**TASK TO COMPLETE**
The word "getStudentName" marks the lines you need; copy each of them from the data.

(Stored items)

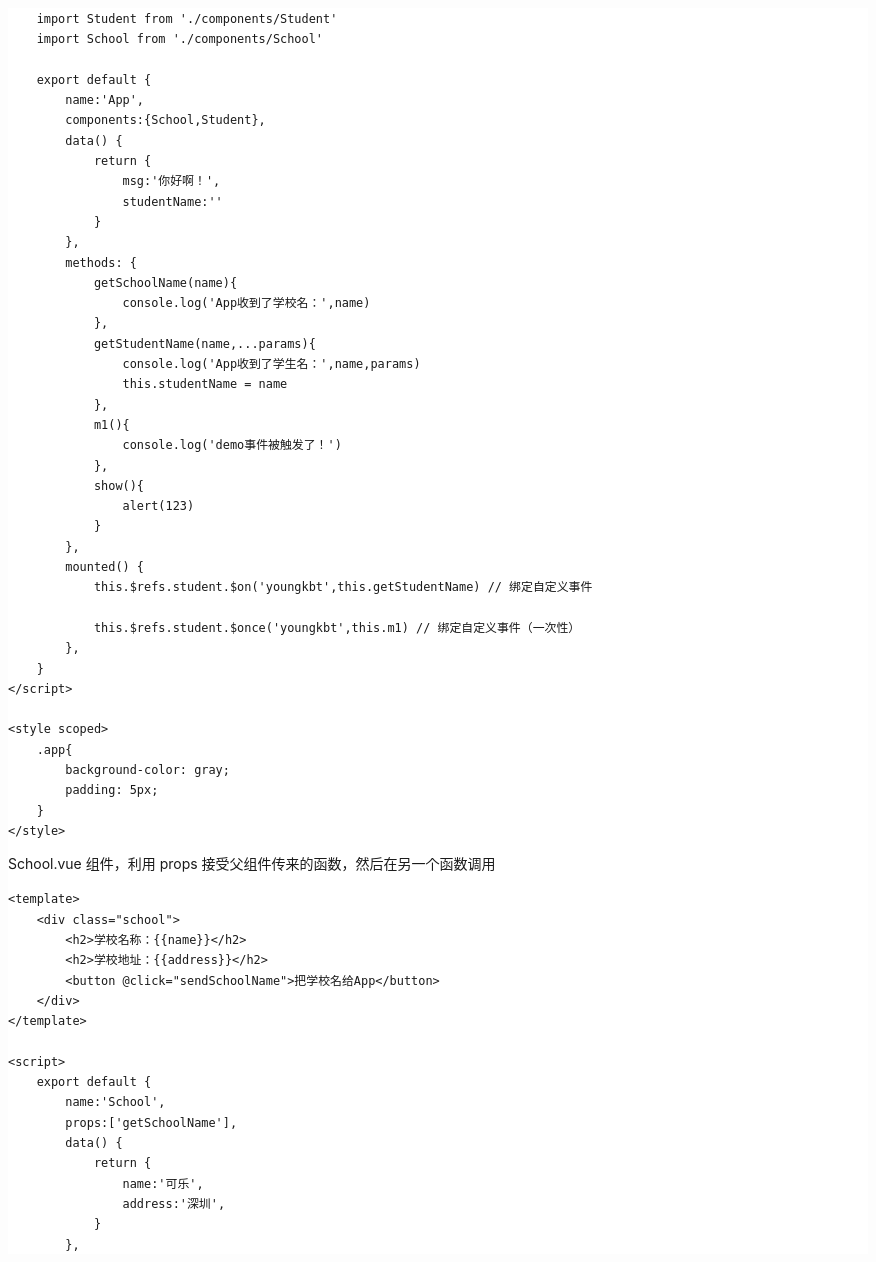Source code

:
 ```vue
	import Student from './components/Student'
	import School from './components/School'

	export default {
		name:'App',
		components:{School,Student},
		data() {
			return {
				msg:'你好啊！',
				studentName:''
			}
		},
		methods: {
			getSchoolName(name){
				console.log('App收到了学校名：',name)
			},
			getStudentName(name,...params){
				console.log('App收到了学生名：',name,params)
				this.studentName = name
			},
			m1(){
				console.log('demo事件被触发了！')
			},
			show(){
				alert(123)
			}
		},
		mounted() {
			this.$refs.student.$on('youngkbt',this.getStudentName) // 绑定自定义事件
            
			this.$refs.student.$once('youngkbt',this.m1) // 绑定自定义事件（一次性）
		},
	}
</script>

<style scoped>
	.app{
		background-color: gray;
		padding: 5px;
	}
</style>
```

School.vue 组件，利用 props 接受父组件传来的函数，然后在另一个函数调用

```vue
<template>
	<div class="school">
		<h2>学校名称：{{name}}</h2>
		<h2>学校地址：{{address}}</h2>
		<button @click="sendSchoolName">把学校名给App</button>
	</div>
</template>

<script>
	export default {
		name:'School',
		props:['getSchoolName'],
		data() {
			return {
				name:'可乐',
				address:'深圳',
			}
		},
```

**ANSWER TO THE PROBLEM**
			getStudentName(name,...params){
			this.$refs.student.$on('youngkbt',this.getStudentName) // 绑定自定义事件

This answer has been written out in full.